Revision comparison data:
══════

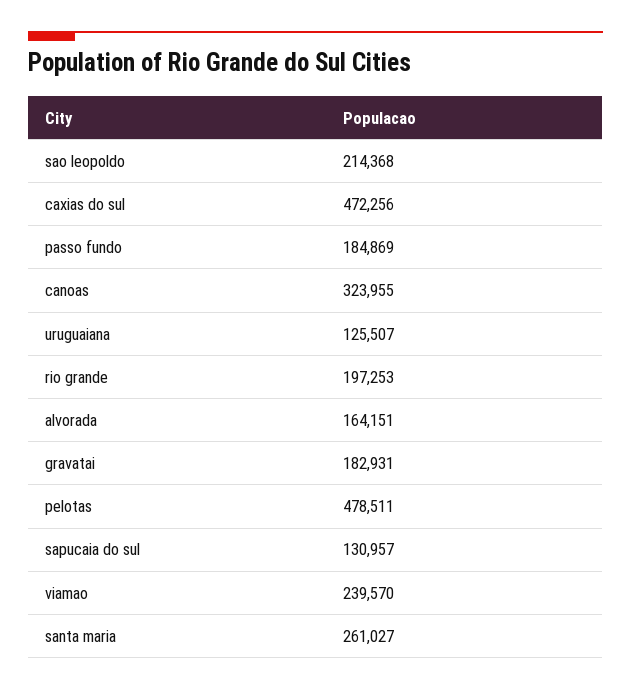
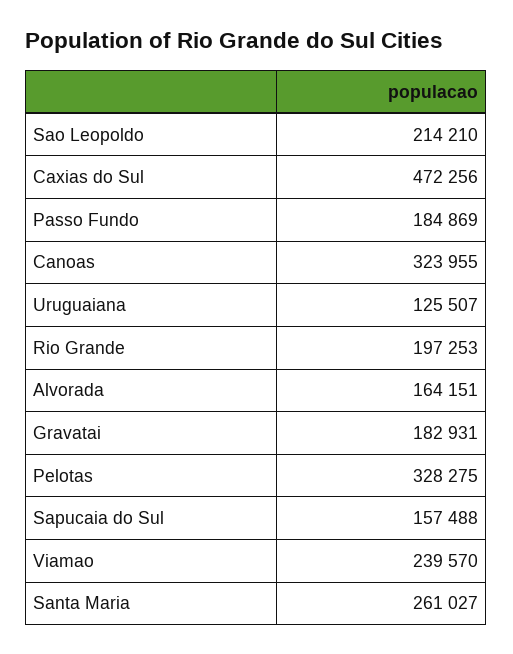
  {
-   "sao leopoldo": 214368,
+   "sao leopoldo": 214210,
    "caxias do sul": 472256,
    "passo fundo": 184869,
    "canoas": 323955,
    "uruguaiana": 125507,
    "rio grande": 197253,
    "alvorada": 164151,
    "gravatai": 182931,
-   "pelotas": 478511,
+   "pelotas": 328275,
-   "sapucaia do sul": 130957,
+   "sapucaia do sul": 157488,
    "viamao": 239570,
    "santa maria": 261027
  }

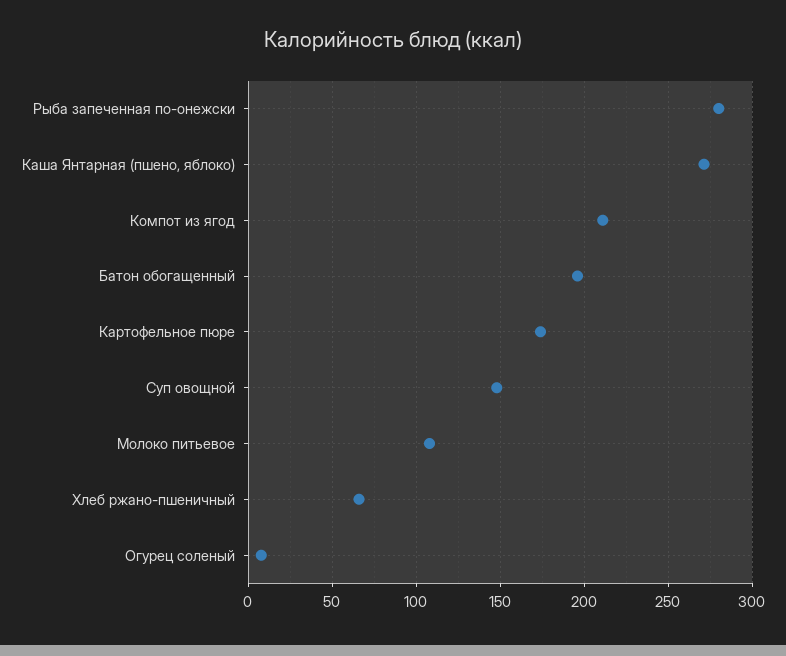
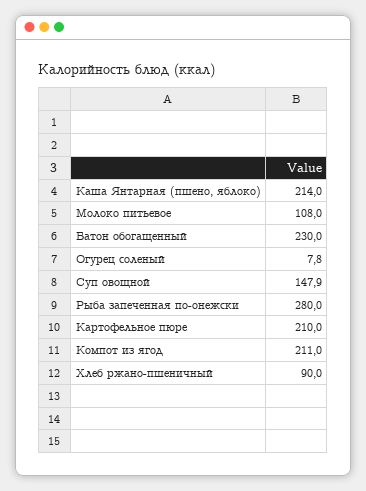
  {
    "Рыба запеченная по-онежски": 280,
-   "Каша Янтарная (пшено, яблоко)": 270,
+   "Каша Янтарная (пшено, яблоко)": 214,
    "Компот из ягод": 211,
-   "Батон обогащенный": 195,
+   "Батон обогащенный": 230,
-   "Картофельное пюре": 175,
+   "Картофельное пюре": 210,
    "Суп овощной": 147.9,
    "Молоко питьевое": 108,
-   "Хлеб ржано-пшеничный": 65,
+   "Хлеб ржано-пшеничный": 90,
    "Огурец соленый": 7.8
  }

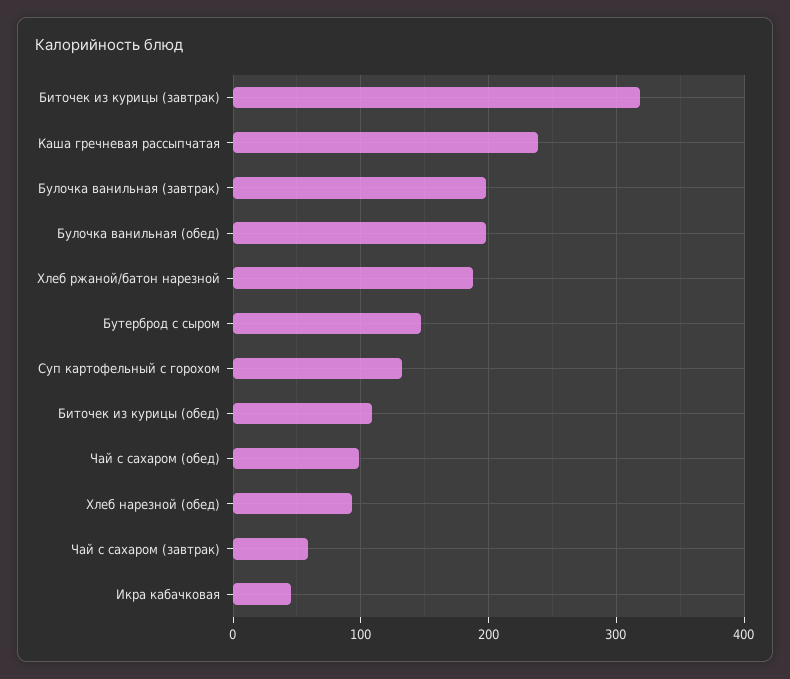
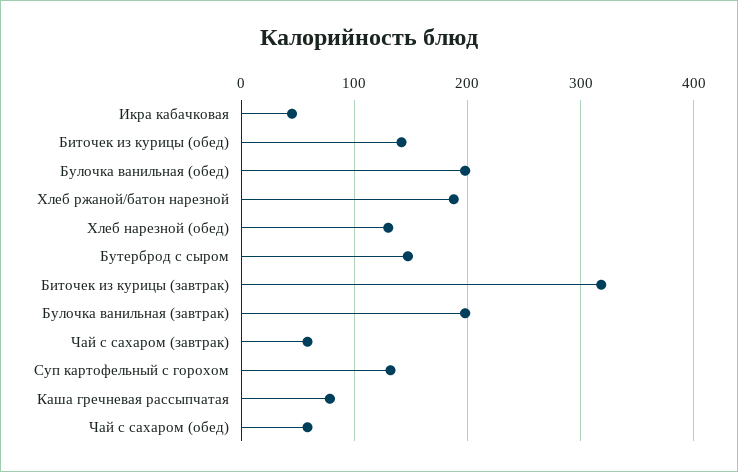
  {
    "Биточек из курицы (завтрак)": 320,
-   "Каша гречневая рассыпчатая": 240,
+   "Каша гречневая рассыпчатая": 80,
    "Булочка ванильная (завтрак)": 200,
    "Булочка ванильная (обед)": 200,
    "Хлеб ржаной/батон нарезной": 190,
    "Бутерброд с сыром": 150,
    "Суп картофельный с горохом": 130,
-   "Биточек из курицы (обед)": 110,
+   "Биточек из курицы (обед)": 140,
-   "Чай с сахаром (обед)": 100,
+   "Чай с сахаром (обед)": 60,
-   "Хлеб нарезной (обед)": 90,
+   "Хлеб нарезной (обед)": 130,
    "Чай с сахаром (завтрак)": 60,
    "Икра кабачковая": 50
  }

══════

Your objective: An answer is complete only when it holds every line above containing the string "обед".

Answer below:
    "Булочка ванильная (обед)": 200,
-   "Биточек из курицы (обед)": 110,
+   "Биточек из курицы (обед)": 140,
-   "Чай с сахаром (обед)": 100,
+   "Чай с сахаром (обед)": 60,
-   "Хлеб нарезной (обед)": 90,
+   "Хлеб нарезной (обед)": 130,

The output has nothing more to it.